I had to read this more than once to figure out what was going on, but what emerged was a portrait of a woman trapped in liminal space without great tools to progress through life or even to see the full spectrum of life's possibilities. I came to really like Lula Jo. I don't think she is this poem's target at all. The target is the society limiting her perspectives.
 Now, before we get to the final story, let me share with you this, from the page before it begins:
This is cool, right? It's cool that they intended to make volumes like this one a regular occurence. And that's also what makes it sad, in the same way Best of Mormonism makes me sad, even though I loved it. Sustaining things like this is so difficult! Imagine if one of these had come out annually or even every two or three or five years. What a resource that would be!

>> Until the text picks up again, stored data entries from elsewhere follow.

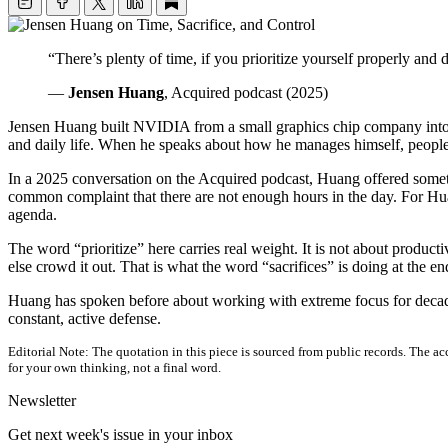
“There’s plenty of time, if you prioritize yourself properly and 
—
Jensen Huang
, Acquired podcast (2025)
Jensen Huang built NVIDIA from a small graphics chip company into on
and daily life. When he speaks about how he manages himself, people l
In a 2025 conversation on the Acquired podcast, Huang offered somethin
common complaint that there are not enough hours in the day. For Huang
agenda.
The word “prioritize” here carries real weight. It is not about product
else crowd it out. That is what the word “sacrifices” is doing at the end
Huang has spoken before about working with extreme focus for decades.
constant, active defense.
Editorial Note:
The quotation in this piece is sourced from public records. The acc
for your own thinking, not a final word.
Newsletter
Get next week's issue in your inbox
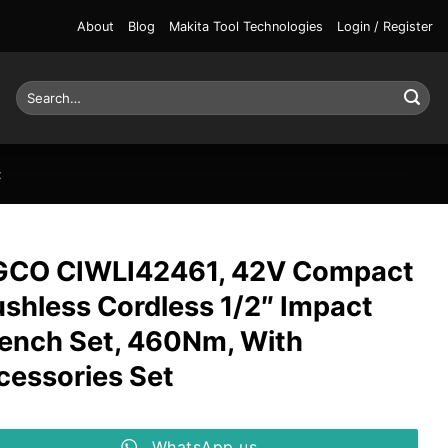
About
Blog
Makita Tool Technologies
Login / Register
Search
for:
t
GCO CIWLI42461, 42V Compact
ushless Cordless 1/2″ Impact
ench Set, 460Nm, With
cessories Set
WhatsApp us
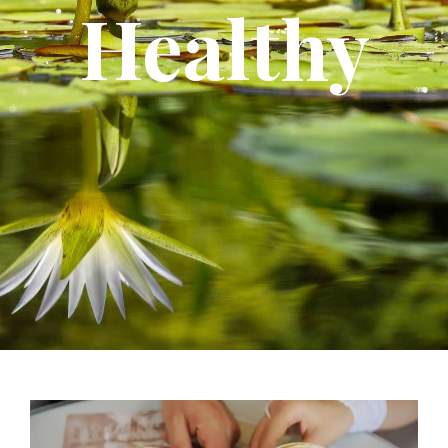
Healthy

I've been imagining that these writers were students of the editor or otherwise known to them, but now I wonder if there was a more traditional submission process or something else entirely. I don't know. Maybe there's some papers deep in the HBLL, but it's a mystery to me.
Anyway, on to the best!
"A Season and a Time" by Kent A. Farnsworth
Is this the best piece in the collection? Who knows. There's real competition going on. But this tale over maybe twelve hours wherein a couple missionaries visit a dying member of their branch is strong stuff. One elder is preternaturally beautiful and the other is obsessive about scriptures and how to wield them. In the course of the night, they meet their landlady, a vicar, a young conductress, and a sister who will become a widow before the night is o'er. It's an impressively compact work. We are inside one elders mind and this night will force him to address many concerns, from the petty to the existential. I'll need time to think about that final line but my experience with the story was such that when I closed the book I was moved, both happy and tremulous. Let's not forget, within Mormon letters, that "A Season and a Time" exists.

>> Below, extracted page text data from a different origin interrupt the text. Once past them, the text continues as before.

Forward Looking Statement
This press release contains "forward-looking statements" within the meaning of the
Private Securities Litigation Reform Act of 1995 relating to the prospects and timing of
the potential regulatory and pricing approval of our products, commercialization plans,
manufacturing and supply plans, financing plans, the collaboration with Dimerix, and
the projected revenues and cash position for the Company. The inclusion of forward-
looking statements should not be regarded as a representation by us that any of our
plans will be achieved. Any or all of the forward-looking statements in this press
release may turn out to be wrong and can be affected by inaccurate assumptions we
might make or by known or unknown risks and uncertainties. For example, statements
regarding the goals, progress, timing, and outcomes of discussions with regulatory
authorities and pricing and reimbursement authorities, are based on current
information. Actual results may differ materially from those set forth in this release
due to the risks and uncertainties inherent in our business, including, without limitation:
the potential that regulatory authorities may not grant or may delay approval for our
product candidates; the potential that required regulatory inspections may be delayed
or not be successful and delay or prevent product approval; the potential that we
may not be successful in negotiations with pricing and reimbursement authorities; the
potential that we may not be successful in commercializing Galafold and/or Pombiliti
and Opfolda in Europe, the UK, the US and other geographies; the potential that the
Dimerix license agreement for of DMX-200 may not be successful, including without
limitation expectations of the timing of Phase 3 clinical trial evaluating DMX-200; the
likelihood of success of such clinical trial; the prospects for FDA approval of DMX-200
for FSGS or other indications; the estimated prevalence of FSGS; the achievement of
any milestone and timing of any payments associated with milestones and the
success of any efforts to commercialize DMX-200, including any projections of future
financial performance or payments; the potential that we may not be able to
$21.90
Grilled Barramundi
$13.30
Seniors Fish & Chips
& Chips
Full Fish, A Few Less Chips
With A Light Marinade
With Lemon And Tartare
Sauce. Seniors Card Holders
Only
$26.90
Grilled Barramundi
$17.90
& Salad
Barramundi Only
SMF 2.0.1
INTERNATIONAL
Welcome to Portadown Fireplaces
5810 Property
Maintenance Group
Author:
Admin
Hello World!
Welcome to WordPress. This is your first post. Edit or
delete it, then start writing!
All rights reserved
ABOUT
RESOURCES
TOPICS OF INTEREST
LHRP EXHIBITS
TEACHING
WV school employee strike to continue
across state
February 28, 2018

If I remember correctly, I found this book during a visit to Utah at the Provo DI. Though it may have been given to me by someone unloading their Mormon-books collection.
My copy was made out to "the Bryce Pyttings" (or possibly Lyttings or possibly Cyttings) "with love and admiration, and with best wishes for a joyous life together" in "December 1983, eight years after the book's release, by "Janice and Richard Cracroft." My guess is they had a box full of them in a closet or the garage and gave them away like Christmas cards that year. But who knows.
I suspect Brother Cracroft knew the husband first as my bookmark, a half-sheet of paper, may have originally accompanied another book. It says, "To my buddy Bryce, with genuine affection / Dick Cracroft / 1977."
I don't know the full story, but I do like knowing something of the history of my copy. This book is old now—and has been older than me my entire life—but didn't find it's home until I was seven. I have no idea if it had been read before I found it, or how many time, or how many hands it had passed through. Had Bryce and his wife downsized, prepping for a move to St. George? Had they passed it on to one of their children who could not be bothered? Perhaps they, like Dick himself, are dead. I don't know.
But books live on. And although some aspects of this book do feel like "young" writers flexing their wings, sometimes that's what makes this collection sing. Overall, it's a pretty great collection. I wish I knew the fates of more of these writers. Most of them I'd never heard of before and may never hear of again. But, for a time, they were young and believed in themselves, and had some measure of ambition. And, if nothing else, this book exists because they did.
May we all leave such fossils behind.